**YOUR INSTRUCTIONS:** Starting at the line below holding "CADENAS HOTELERAS EN MUSEO CONTEMPORÁNEO" and stopping at the line holding "Who Am I ] Official…", print every line exactly, both ends included, and leave the rest out.

________________________________________

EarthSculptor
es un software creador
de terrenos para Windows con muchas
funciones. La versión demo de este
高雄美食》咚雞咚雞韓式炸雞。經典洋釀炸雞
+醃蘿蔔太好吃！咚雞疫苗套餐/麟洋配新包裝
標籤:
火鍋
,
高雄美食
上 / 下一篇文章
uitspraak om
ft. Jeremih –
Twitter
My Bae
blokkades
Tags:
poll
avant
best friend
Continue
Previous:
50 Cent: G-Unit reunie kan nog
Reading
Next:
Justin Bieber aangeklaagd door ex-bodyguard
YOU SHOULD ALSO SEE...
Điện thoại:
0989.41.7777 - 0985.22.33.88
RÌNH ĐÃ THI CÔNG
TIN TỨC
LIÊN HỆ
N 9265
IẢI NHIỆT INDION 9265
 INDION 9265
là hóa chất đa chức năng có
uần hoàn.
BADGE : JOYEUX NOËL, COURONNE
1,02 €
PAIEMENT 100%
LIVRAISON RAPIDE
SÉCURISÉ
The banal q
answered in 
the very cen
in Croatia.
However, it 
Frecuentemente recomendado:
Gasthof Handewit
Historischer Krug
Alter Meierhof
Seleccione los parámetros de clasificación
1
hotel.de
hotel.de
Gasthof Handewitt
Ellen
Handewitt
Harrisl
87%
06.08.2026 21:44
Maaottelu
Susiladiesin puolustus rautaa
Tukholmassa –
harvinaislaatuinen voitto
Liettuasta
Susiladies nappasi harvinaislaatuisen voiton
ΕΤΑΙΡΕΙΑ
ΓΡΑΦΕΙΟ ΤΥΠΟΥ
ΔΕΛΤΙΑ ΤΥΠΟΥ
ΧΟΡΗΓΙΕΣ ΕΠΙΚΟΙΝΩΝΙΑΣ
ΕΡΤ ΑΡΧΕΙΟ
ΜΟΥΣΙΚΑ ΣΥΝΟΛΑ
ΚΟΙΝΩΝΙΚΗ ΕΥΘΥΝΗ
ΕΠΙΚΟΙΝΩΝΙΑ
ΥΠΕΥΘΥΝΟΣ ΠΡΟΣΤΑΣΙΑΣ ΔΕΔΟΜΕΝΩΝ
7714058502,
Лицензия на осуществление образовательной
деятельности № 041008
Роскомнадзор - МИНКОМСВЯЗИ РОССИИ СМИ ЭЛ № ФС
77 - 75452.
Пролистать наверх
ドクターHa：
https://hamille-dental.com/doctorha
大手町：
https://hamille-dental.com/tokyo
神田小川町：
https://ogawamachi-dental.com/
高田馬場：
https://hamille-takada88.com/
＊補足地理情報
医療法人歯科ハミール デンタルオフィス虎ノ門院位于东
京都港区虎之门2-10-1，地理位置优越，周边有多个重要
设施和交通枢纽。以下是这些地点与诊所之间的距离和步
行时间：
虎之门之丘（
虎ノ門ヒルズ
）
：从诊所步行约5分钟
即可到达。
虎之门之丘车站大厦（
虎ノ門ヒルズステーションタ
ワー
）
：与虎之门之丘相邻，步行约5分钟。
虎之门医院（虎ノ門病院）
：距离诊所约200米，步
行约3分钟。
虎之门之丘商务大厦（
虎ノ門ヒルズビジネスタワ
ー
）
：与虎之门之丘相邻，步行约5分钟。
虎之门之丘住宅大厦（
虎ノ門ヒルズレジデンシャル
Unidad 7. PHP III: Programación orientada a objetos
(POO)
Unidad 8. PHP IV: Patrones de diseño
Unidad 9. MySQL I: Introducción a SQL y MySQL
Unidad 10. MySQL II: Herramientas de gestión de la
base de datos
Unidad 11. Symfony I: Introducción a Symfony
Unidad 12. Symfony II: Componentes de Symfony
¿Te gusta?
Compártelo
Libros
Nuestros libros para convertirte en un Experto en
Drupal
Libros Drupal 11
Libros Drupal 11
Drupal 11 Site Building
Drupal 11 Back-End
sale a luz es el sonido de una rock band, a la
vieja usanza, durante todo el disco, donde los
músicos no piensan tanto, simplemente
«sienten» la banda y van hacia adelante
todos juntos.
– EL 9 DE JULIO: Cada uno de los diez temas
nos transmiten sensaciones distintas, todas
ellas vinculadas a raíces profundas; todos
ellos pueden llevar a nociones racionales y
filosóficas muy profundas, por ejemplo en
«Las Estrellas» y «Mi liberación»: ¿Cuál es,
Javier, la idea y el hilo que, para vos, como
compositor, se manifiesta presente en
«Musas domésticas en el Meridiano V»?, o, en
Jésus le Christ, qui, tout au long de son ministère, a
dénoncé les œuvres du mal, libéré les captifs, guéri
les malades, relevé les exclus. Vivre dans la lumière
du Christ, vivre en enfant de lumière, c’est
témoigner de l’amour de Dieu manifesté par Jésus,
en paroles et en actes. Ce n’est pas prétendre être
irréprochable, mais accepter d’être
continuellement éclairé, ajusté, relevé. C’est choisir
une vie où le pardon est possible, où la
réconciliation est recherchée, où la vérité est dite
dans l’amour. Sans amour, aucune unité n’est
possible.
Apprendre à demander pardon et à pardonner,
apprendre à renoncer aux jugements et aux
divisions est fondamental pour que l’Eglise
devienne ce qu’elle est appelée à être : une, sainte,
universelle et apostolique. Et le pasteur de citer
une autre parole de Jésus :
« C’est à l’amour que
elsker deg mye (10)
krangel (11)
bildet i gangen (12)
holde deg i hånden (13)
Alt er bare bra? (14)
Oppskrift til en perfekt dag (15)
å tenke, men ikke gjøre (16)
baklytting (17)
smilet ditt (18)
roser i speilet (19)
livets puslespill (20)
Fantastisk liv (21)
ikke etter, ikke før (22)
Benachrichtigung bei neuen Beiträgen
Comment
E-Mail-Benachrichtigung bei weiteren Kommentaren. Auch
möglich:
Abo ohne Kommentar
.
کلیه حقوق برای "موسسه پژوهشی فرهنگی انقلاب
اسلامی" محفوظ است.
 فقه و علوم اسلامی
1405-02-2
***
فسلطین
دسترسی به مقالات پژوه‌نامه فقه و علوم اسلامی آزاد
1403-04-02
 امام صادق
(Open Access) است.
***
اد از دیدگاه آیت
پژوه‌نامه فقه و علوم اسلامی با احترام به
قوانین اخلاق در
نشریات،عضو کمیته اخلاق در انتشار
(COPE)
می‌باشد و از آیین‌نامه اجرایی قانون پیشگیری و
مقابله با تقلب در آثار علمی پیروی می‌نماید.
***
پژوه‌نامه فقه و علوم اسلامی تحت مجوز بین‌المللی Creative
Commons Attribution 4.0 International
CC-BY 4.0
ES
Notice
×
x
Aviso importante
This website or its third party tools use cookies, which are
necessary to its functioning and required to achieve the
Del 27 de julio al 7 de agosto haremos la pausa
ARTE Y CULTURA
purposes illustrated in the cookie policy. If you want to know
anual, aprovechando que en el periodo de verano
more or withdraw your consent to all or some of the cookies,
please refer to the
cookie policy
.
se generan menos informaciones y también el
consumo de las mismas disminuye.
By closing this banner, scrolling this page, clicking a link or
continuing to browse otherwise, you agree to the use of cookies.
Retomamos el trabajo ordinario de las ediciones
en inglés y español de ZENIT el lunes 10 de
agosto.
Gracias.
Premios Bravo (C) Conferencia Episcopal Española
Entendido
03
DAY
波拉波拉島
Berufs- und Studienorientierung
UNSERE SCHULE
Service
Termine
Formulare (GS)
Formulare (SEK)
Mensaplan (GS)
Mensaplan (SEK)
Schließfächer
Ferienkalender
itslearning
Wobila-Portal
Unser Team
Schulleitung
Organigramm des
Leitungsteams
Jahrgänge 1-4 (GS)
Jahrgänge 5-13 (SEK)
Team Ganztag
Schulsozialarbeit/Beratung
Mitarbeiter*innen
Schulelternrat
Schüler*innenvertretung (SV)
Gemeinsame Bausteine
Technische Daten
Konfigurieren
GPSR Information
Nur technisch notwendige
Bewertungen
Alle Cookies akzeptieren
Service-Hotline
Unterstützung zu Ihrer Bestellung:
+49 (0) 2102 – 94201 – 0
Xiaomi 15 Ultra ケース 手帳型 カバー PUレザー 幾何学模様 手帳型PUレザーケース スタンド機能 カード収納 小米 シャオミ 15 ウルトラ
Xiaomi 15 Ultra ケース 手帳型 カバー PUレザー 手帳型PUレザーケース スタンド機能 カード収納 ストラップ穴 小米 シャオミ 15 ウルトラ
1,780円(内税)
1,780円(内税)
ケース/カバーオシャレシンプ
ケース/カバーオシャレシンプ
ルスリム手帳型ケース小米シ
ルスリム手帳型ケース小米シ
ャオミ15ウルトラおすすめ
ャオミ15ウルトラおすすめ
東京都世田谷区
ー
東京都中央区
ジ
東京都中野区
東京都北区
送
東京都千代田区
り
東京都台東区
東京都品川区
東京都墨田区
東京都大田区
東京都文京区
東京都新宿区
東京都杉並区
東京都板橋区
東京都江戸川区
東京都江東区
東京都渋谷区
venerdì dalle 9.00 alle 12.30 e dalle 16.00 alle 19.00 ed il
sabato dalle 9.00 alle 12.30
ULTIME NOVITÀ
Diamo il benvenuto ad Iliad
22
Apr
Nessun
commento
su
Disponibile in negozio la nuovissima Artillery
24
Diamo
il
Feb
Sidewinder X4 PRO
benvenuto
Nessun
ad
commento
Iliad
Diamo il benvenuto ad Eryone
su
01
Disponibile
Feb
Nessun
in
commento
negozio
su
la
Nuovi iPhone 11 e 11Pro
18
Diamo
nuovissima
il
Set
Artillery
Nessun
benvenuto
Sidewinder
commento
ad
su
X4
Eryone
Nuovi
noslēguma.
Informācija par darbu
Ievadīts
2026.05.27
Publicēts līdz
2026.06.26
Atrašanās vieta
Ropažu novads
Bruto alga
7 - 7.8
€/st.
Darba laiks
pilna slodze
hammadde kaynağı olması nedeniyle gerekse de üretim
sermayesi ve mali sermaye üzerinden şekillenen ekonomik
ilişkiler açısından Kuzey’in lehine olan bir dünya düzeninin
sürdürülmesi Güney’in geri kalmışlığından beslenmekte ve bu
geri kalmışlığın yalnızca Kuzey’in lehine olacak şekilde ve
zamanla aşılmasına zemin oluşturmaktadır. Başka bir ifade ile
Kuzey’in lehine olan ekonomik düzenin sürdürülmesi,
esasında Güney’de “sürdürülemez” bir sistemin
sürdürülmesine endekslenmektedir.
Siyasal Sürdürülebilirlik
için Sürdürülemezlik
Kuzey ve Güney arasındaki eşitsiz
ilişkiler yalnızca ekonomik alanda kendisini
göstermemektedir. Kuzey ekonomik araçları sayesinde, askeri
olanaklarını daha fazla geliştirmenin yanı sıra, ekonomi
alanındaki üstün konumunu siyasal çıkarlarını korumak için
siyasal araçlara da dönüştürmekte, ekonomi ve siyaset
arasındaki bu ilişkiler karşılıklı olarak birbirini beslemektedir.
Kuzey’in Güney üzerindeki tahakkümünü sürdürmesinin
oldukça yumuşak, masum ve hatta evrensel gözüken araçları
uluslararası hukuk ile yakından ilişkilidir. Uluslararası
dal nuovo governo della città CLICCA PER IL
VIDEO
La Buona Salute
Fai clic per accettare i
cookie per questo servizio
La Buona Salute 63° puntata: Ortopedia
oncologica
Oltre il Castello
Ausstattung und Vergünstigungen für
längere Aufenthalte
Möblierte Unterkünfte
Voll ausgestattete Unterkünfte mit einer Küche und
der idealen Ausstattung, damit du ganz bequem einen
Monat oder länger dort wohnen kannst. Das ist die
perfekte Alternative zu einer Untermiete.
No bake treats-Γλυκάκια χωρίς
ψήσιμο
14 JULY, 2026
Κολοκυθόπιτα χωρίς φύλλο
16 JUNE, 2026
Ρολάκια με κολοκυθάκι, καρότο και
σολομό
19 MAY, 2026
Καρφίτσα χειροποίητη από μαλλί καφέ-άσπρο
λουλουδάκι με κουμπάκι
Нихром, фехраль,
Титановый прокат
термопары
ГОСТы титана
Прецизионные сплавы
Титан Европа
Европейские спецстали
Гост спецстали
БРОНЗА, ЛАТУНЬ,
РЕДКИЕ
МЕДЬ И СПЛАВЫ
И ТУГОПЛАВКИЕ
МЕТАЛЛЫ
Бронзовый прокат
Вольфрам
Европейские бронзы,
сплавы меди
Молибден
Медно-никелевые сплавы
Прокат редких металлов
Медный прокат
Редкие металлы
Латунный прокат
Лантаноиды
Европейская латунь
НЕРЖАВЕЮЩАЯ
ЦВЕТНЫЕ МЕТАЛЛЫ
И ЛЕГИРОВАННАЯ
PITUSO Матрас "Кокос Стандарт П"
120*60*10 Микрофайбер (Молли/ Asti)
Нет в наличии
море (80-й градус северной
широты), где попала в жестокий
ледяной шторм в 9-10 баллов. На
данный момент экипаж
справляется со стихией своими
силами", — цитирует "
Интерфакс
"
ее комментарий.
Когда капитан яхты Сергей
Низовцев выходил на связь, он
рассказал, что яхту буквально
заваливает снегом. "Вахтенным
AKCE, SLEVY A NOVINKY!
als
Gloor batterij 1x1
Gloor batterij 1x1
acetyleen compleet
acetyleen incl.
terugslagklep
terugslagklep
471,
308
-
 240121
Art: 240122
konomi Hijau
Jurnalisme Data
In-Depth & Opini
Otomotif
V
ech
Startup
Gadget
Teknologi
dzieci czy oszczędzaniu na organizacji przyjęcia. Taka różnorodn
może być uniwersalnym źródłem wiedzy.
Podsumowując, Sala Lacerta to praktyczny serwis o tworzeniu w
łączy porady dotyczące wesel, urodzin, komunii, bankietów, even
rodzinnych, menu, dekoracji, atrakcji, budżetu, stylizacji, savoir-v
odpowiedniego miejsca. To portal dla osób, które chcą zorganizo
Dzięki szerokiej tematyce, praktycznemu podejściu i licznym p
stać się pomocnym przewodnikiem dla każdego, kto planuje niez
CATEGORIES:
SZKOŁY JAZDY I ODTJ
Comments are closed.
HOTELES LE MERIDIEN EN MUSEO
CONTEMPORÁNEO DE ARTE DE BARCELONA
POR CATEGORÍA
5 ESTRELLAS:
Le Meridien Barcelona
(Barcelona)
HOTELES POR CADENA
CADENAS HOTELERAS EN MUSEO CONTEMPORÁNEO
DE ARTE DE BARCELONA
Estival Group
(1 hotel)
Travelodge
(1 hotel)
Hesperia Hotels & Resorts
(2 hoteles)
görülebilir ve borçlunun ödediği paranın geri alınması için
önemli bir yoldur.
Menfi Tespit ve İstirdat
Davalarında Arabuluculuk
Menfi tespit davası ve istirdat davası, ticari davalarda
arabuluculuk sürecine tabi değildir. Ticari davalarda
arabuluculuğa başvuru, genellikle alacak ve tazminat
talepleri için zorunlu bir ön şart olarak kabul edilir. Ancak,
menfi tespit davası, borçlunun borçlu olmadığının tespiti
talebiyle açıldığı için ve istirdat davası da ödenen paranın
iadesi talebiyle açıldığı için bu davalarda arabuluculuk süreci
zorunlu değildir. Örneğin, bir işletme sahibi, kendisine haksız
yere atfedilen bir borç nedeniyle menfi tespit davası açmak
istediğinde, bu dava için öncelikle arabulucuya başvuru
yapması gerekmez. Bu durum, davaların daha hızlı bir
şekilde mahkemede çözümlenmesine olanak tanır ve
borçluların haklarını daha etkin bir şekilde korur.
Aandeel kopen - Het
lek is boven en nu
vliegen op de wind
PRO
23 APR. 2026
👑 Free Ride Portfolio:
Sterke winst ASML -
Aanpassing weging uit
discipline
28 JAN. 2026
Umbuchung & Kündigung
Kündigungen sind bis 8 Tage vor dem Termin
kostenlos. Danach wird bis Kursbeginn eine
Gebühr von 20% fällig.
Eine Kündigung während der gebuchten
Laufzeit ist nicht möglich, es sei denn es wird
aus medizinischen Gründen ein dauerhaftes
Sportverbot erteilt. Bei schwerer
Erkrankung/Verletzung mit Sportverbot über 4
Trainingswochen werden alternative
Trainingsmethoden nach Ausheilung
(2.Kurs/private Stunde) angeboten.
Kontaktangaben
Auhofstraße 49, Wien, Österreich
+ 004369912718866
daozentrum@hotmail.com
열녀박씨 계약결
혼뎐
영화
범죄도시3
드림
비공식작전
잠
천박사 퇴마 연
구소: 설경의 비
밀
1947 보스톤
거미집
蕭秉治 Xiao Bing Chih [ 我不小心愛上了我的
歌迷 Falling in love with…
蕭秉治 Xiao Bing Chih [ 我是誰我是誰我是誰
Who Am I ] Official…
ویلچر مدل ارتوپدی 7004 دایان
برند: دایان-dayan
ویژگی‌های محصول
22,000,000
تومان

________________________________________

**RESULT OF THIS TASK:**
CADENAS HOTELERAS EN MUSEO CONTEMPORÁNEO
DE ARTE DE BARCELONA
Estival Group
(1 hotel)
Travelodge
(1 hotel)
Hesperia Hotels & Resorts
(2 hoteles)
görülebilir ve borçlunun ödediği paranın geri alınması için
önemli bir yoldur.
Menfi Tespit ve İstirdat
Davalarında Arabuluculuk
Menfi tespit davası ve istirdat davası, ticari davalarda
arabuluculuk sürecine tabi değildir. Ticari davalarda
arabuluculuğa başvuru, genellikle alacak ve tazminat
talepleri için zorunlu bir ön şart olarak kabul edilir. Ancak,
menfi tespit davası, borçlunun borçlu olmadığının tespiti
talebiyle açıldığı için ve istirdat davası da ödenen paranın
iadesi talebiyle açıldığı için bu davalarda arabuluculuk süreci
zorunlu değildir. Örneğin, bir işletme sahibi, kendisine haksız
yere atfedilen bir borç nedeniyle menfi tespit davası açmak
istediğinde, bu dava için öncelikle arabulucuya başvuru
yapması gerekmez. Bu durum, davaların daha hızlı bir
şekilde mahkemede çözümlenmesine olanak tanır ve
borçluların haklarını daha etkin bir şekilde korur.
Aandeel kopen - Het
lek is boven en nu
vliegen op de wind
PRO
23 APR. 2026
👑 Free Ride Portfolio:
Sterke winst ASML -
Aanpassing weging uit
discipline
28 JAN. 2026
Umbuchung & Kündigung
Kündigungen sind bis 8 Tage vor dem Termin
kostenlos. Danach wird bis Kursbeginn eine
Gebühr von 20% fällig.
Eine Kündigung während der gebuchten
Laufzeit ist nicht möglich, es sei denn es wird
aus medizinischen Gründen ein dauerhaftes
Sportverbot erteilt. Bei schwerer
Erkrankung/Verletzung mit Sportverbot über 4
Trainingswochen werden alternative
Trainingsmethoden nach Ausheilung
(2.Kurs/private Stunde) angeboten.
Kontaktangaben
Auhofstraße 49, Wien, Österreich
+ 004369912718866
daozentrum@hotmail.com
열녀박씨 계약결
혼뎐
영화
범죄도시3
드림
비공식작전
잠
천박사 퇴마 연
구소: 설경의 비
밀
1947 보스톤
거미집
蕭秉治 Xiao Bing Chih [ 我不小心愛上了我的
歌迷 Falling in love with…
蕭秉治 Xiao Bing Chih [ 我是誰我是誰我是誰
Who Am I ] Official…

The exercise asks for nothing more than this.